Stored records
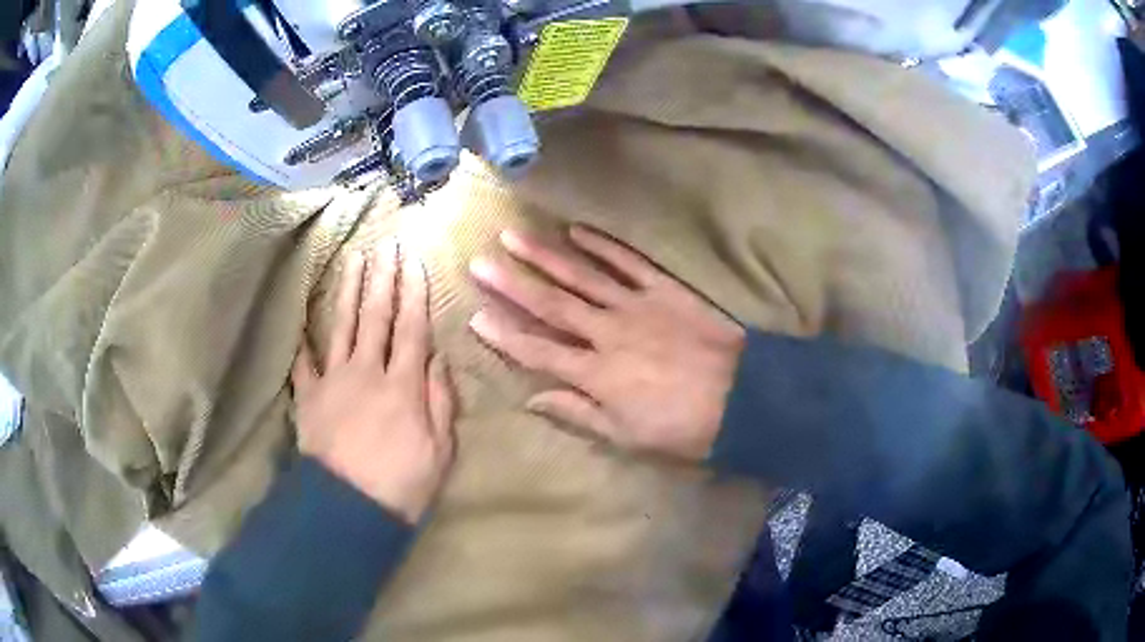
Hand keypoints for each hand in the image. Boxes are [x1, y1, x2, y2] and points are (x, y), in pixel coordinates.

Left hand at [292, 244, 455, 523]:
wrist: (347, 510)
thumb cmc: (401, 485)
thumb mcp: (440, 451)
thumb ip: (440, 401)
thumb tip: (438, 360)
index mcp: (402, 385)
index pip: (411, 328)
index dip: (415, 292)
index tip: (415, 261)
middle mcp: (367, 372)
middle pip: (376, 317)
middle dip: (382, 278)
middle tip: (386, 244)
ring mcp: (333, 381)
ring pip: (343, 326)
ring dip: (349, 291)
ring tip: (354, 259)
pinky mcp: (308, 398)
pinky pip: (305, 363)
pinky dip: (304, 342)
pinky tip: (303, 321)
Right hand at [468, 226, 744, 460]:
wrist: (744, 398)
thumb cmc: (683, 426)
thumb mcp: (627, 436)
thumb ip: (578, 413)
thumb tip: (533, 399)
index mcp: (596, 374)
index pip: (538, 350)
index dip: (505, 335)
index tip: (475, 316)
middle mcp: (607, 333)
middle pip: (551, 305)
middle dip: (511, 284)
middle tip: (479, 263)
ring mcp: (635, 306)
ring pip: (581, 277)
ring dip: (545, 256)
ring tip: (513, 236)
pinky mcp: (664, 289)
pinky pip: (628, 262)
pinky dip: (603, 245)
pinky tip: (577, 230)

» Problem
From the entries above, extract only the lines running from the one containing "index pip: (411, 328)" through the one containing "pinky pip: (628, 262)", inclusive.

» Task response
index pip: (411, 328)
index dip: (415, 292)
index tip: (415, 261)
middle mcp: (367, 372)
middle pip: (376, 317)
middle dip: (382, 278)
middle tip: (386, 244)
ring mcp: (333, 381)
ring pip: (343, 326)
ring dip: (349, 291)
ring tip: (354, 259)
pinky mcp: (308, 398)
pinky pip: (305, 363)
pinky dip: (304, 342)
pinky tip: (303, 321)
Right hand at [468, 226, 744, 460]:
wrist: (744, 398)
thumb cmc: (683, 426)
thumb mcp: (627, 436)
thumb ip: (578, 413)
thumb tip: (533, 399)
index mcp: (596, 374)
index pip: (538, 350)
index dip: (505, 335)
index tip: (475, 316)
middle mcp: (607, 333)
middle pip: (551, 305)
middle dip: (511, 284)
middle tip: (479, 263)
ring mcp: (635, 306)
ring pip: (581, 277)
ring dip: (545, 256)
ring tip: (513, 236)
pinky mcp: (664, 289)
pinky pip: (628, 262)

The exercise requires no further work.